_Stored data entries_
# # # #

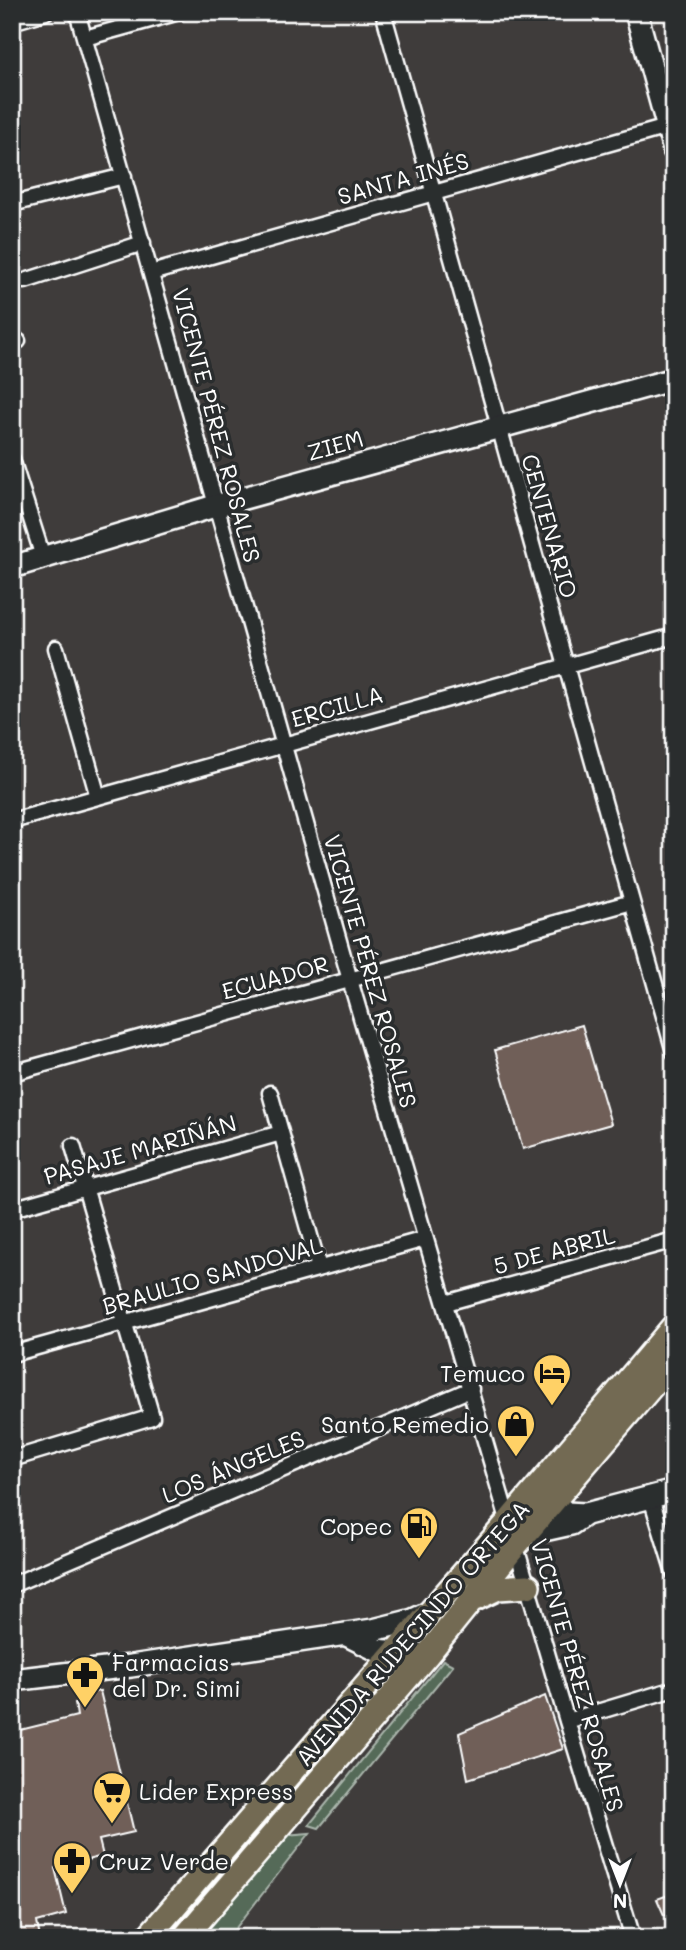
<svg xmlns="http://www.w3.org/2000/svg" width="686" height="1950" font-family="Mali,sans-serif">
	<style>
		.green { fill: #556b58; stroke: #aab5ac; stroke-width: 2 }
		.building { fill: #6f5e58; stroke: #fff; stroke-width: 2 }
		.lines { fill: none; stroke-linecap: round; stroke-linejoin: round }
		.street-casing { stroke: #fff; stroke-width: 19 }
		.secondary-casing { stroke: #fff; stroke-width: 26 }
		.primary-casing { stroke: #fff; stroke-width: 28 }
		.street { stroke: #2a2d2e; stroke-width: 14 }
		.secondary { stroke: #2a2d2e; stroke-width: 21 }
		.primary { stroke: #736b52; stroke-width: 23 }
		.labels { text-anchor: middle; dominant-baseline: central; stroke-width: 7; stroke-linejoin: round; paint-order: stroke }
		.street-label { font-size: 23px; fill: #fff; stroke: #2a2d2e }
		.poi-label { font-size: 23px; fill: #fff; stroke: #2a2d2e; text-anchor: end }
	</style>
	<rect width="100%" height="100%" fill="#3f3c3b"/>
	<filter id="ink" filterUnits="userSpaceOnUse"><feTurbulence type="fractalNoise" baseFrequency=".0143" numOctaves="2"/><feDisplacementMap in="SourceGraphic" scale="14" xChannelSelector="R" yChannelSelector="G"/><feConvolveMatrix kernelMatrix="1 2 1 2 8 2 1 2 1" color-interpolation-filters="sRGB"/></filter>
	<g filter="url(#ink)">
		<path class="green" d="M443,1660l10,5 -134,163 -10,-3z
			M395,1668l8,2 -203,235 -4,-10z
			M310,1833l-82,105h-8l-11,-8 2,-12 73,-83z"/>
		<path class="building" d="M582,1025l29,99 -88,25 -28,-99z
			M100,1691l34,141 -35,8 4,16 -48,12 11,46 -29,8 3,16h-24l-4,-16v-190l65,-16 -2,-13 13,-3 -1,-7z
			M545,1696l18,53 -95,30 -9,-46z
			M674,1893v19l-10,3 -7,-16z"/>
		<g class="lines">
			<defs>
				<path id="street" d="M77,12l273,968 217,741 66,217
					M383,12l291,1040
					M12,22l34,-10
					M85,38l94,-26
					M12,204l112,-28
					M151,273l516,-146
					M25,281l118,-38
					M12,343l6,-2
					M12,459l31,98
					M56,648l42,149
					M12,821l662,-185
					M12,1073l620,-171
					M270,1093l49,175
					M12,1209l269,-76
					M446,1303l228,-63
					M12,1354l413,-115
					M12,1459l140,-42 -79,-271
					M651,1498l23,75
					M12,1585l459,-196
					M567,1721l107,-32"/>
				<path id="secondary" d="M636,12l38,138
					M12,567l203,-61 459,-127
					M554,1502l12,11 20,1 88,-23
					M526,1534l45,-10 13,-9
					M345,1634l32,16 50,5
					M12,1680l119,-14 242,-36 40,-10 17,-8"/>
				<path id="primary" d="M475,1599l23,-11 30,-2
					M147,1938l362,-417 165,-195
					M184,1938l243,-283 89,-110 158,-185"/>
			</defs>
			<use href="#street" class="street-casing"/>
			<use href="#secondary" class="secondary-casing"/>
			<use href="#primary" class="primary-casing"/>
			<use href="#street" class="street"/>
			<use href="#secondary" class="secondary"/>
			<use href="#primary" class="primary"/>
		</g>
	</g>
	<defs>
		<symbol id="hotel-pin" viewBox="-11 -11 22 30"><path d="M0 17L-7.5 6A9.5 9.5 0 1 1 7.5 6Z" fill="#ffd166" stroke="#2a2d2e"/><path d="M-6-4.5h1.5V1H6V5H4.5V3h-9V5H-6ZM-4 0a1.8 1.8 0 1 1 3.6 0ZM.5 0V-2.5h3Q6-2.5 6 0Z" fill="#111"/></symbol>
		<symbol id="shop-pin" viewBox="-11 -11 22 30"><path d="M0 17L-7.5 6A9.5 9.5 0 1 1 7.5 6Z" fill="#ffd166" stroke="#2a2d2e"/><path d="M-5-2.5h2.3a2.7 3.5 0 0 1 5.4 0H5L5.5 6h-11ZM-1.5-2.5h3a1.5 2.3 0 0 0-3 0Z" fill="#111"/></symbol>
		<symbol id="fuel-pin" viewBox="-11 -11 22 30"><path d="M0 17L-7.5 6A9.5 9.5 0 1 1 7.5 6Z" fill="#ffd166" stroke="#2a2d2e"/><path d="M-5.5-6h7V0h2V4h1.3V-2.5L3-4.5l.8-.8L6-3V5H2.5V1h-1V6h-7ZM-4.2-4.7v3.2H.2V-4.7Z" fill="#111"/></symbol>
		<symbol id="pharmacy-pin" viewBox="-11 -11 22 30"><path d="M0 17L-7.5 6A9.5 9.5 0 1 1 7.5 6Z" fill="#ffd166" stroke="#2a2d2e"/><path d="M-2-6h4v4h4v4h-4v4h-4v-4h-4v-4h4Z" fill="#111"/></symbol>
		<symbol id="supermarket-pin" viewBox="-11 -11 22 30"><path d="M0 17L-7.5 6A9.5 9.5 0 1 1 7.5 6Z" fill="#ffd166" stroke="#2a2d2e"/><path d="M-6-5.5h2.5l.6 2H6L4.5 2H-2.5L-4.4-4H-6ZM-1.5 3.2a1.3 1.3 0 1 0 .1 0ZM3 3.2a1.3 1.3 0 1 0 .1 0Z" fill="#111"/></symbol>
	</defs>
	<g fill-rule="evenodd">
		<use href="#hotel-pin" x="530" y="1351" width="44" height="60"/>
		<use href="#shop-pin" x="494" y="1402" width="44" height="60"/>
		<use href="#fuel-pin" x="397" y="1504" width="44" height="60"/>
		<use href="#pharmacy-pin" x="63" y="1653" width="44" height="60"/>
		<use href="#supermarket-pin" x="90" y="1769" width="44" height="60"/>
		<use href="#pharmacy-pin" x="50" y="1839" width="44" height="60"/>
	</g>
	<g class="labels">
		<g class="street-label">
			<text transform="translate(403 178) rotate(-16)">SANTA INÉS</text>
			<text transform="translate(217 425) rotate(75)">VICENTE PÉREZ ROSALES</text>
			<text transform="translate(335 445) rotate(-16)">ZIEM</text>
			<text transform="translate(550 526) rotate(74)">CENTENARIO</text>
			<text transform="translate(337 706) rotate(-16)">ERCILLA</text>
			<text transform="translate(371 971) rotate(74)">VICENTE PÉREZ ROSALES</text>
			<text transform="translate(275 977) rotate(-15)">ECUADOR</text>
			<text transform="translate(140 1149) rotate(-16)">PASAJE MARIÑÁN</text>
			<text transform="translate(554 1250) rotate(-15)">5 DE ABRIL</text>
			<text transform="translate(212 1275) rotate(-16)">BRAULIO SANDOVAL</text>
			<text transform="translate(233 1466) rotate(-23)">LOS ÁNGELES</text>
			<text transform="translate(412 1633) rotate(-49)">AVENIDA RUDECINDO ORTEGA</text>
			<text transform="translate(578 1675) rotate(74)">VICENTE PÉREZ ROSALES</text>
		</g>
		<g class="poi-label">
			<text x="525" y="1373">Temuco</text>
			<text x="489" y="1424">Santo Remedio</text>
			<text x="392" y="1526">Copec</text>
			<text x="112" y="1662" text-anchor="start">Farmacias<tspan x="112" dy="26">del Dr. Simi</tspan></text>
			<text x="139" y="1791" text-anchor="start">Lider Express</text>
			<text x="99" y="1861" text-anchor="start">Cruz Verde</text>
		</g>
	</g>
	<rect width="686" height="1950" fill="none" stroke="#2a2d2e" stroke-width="42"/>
	<rect x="21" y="21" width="644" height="1908" fill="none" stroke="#fff" stroke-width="2.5" filter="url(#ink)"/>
	<g transform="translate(620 1884) rotate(180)" stroke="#2a2d2e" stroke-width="5" paint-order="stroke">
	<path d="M0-5L12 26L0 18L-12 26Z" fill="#ffffff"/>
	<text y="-10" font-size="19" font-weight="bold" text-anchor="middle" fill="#ffffff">N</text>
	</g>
</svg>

# # # #

_TASK ITEM_
Only the lines that hold the word "ffffff" are wanted; each should be pulled from the records.

_EXERCISE OUTPUT_
	<path d="M0-5L12 26L0 18L-12 26Z" fill="#ffffff"/>
	<text y="-10" font-size="19" font-weight="bold" text-anchor="middle" fill="#ffffff">N</text>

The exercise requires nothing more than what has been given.